In a reaction, `Cr_(2)O_(7)^(2-)` is reduced to `Cr^(3+)`. What is concentration of `0.1M K_(2)Cr_(2)O_(7)` in equivalent per litre?
`Cr_(2)O_(7)^(2-)+14H^(+)+6erarr2Cr^(3+)+7H_(2)O`

To solve the problem, we need to determine the concentration of `0.1 M K2Cr2O7` in equivalents per liter. The relevant half-reaction provided is: \[ \text{Cr}_2\text{O}_7^{2-} + 14 \text{H}^+ + 6 \text{e}^- \rightarrow 2 \text{Cr}^{3+} + 7 \text{H}_2\text{O} \] ### Step-by-Step Solution: 1. **Identify the Molarity of the Solution**: The concentration of the potassium dichromate solution is given as `0.1 M`. 2. **Calculate the Number of Moles**: Since the volume of the solution is 1 liter, we can calculate the number of moles of `K2Cr2O7`: \[ \text{Number of moles} = \text{Molarity} \times \text{Volume} = 0.1 \, \text{mol/L} \times 1 \, \text{L} = 0.1 \, \text{mol} \] 3. **Determine the n-factor**: The n-factor is defined as the number of electrons transferred in the reaction.

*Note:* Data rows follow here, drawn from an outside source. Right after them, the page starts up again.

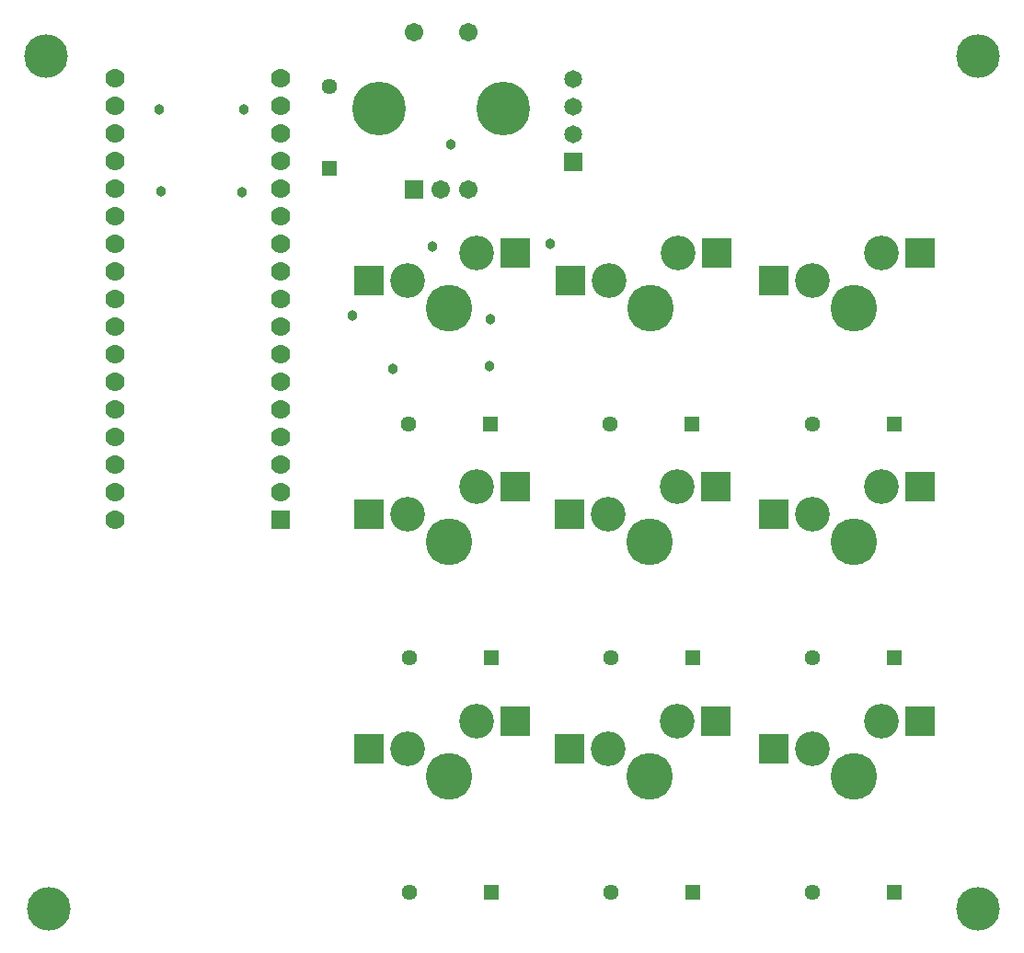
<source format=gbs>
G04*
G04 #@! TF.GenerationSoftware,Altium Limited,Altium Designer,25.8.1 (18)*
G04*
G04 Layer_Color=16711935*
%FSLAX25Y25*%
%MOIN*%
G70*
G04*
G04 #@! TF.SameCoordinates,DF7FB86F-BB7A-4952-9DC5-A7C3E525FF5A*
G04*
G04*
G04 #@! TF.FilePolarity,Negative*
G04*
G01*
G75*
%ADD14C,0.06509*%
%ADD15R,0.06509X0.06509*%
%ADD16C,0.07000*%
%ADD17C,0.06706*%
%ADD18C,0.19461*%
%ADD19C,0.16900*%
%ADD20C,0.12611*%
%ADD21R,0.06706X0.06706*%
%ADD22C,0.05674*%
%ADD23R,0.05674X0.05674*%
%ADD24C,0.15800*%
%ADD25R,0.05674X0.05674*%
%ADD26R,0.07000X0.07000*%
%ADD27C,0.03800*%
%ADD45R,0.10839X0.10642*%
D14*
X280500Y303500D02*
D03*
Y313500D02*
D03*
Y323500D02*
D03*
D15*
Y293500D02*
D03*
D16*
X114500Y244000D02*
D03*
Y254000D02*
D03*
X174500Y214000D02*
D03*
X114500Y194000D02*
D03*
X174500Y224000D02*
D03*
Y234000D02*
D03*
Y274000D02*
D03*
Y174000D02*
D03*
Y184000D02*
D03*
Y194000D02*
D03*
Y204000D02*
D03*
Y244000D02*
D03*
Y254000D02*
D03*
Y264000D02*
D03*
Y284000D02*
D03*
Y294000D02*
D03*
Y304000D02*
D03*
Y314000D02*
D03*
Y324000D02*
D03*
X114500D02*
D03*
Y314000D02*
D03*
Y304000D02*
D03*
Y294000D02*
D03*
Y284000D02*
D03*
Y274000D02*
D03*
Y264000D02*
D03*
Y234000D02*
D03*
Y224000D02*
D03*
Y214000D02*
D03*
Y204000D02*
D03*
Y184000D02*
D03*
Y174000D02*
D03*
Y164000D02*
D03*
D17*
X232500Y283500D02*
D03*
X242342Y340587D02*
D03*
Y283500D02*
D03*
X222657Y340587D02*
D03*
D18*
X254941Y313028D02*
D03*
X210059D02*
D03*
D19*
X235500Y240500D02*
D03*
X382000Y71000D02*
D03*
X308000D02*
D03*
X235500D02*
D03*
X382000Y156000D02*
D03*
X308000D02*
D03*
X235500D02*
D03*
X308500Y240500D02*
D03*
X382000D02*
D03*
D20*
X392000Y176000D02*
D03*
X367000Y166000D02*
D03*
X318000Y176000D02*
D03*
X293000Y166000D02*
D03*
X245500Y260500D02*
D03*
X220500Y250500D02*
D03*
X318500Y260500D02*
D03*
X293500Y250500D02*
D03*
X318000Y91000D02*
D03*
X293000Y81000D02*
D03*
X392000Y91000D02*
D03*
X367000Y81000D02*
D03*
X245500Y91000D02*
D03*
X220500Y81000D02*
D03*
X245500Y176000D02*
D03*
X220500Y166000D02*
D03*
X392000Y260500D02*
D03*
X367000Y250500D02*
D03*
D21*
X222657Y283500D02*
D03*
D22*
X192000Y320837D02*
D03*
X367163Y198500D02*
D03*
X293663D02*
D03*
X220663D02*
D03*
X367163Y29000D02*
D03*
X294163D02*
D03*
X221163D02*
D03*
Y114000D02*
D03*
X294163D02*
D03*
X367163D02*
D03*
D23*
X192000Y291163D02*
D03*
D24*
X427000Y332000D02*
D03*
X90500Y23000D02*
D03*
X427000D02*
D03*
X89500Y332000D02*
D03*
D25*
X323337Y198500D02*
D03*
X396837D02*
D03*
X250337D02*
D03*
X250837Y114000D02*
D03*
X323837D02*
D03*
X396837D02*
D03*
X250837Y29000D02*
D03*
X323837D02*
D03*
X396837D02*
D03*
D26*
X174500Y164000D02*
D03*
D27*
X131000Y283000D02*
D03*
X160500Y282500D02*
D03*
X161000Y312500D02*
D03*
X130500D02*
D03*
X236000Y300000D02*
D03*
X200500Y238000D02*
D03*
X250500Y236500D02*
D03*
X229500Y263000D02*
D03*
X215000Y218500D02*
D03*
X250000Y219500D02*
D03*
X272000Y264000D02*
D03*
D45*
X353024Y166000D02*
D03*
X405976Y176000D02*
D03*
X279024Y166000D02*
D03*
X331976Y176000D02*
D03*
X206524Y250500D02*
D03*
X259476Y260500D02*
D03*
Y176000D02*
D03*
Y91000D02*
D03*
X279524Y250500D02*
D03*
X332476Y260500D02*
D03*
X279024Y81000D02*
D03*
X331976Y91000D02*
D03*
X353024Y81000D02*
D03*
X405976Y91000D02*
D03*
X206524Y81000D02*
D03*
Y166000D02*
D03*
X353024Y250500D02*
D03*
X405976Y260500D02*
D03*
M02*

</source>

From the half-reaction, we see that `6 electrons` are involved in the reduction of `Cr2O7^{2-}` to `Cr^{3+}`. Therefore, the n-factor is: \[ n = 6 \] 4. **Calculate Normality**: Normality (N) is calculated using the formula: \[ \text{Normality} = \text{Molarity} \times n \] Substituting the values we have: \[ \text{Normality} = 0.1 \, \text{M} \times 6 = 0.6 \, \text{N} \] 5. **Conclude the Concentration in Equivalents per Liter**: Since normality is equivalent to the concentration in equivalents per liter, we conclude that: \[ \text{Concentration in equivalents per liter} = 0.6 \, \text{eq/L} \] ### Final Answer: The concentration of `0.1 M K2Cr2O7` in equivalents per liter is **0.6 eq/L**.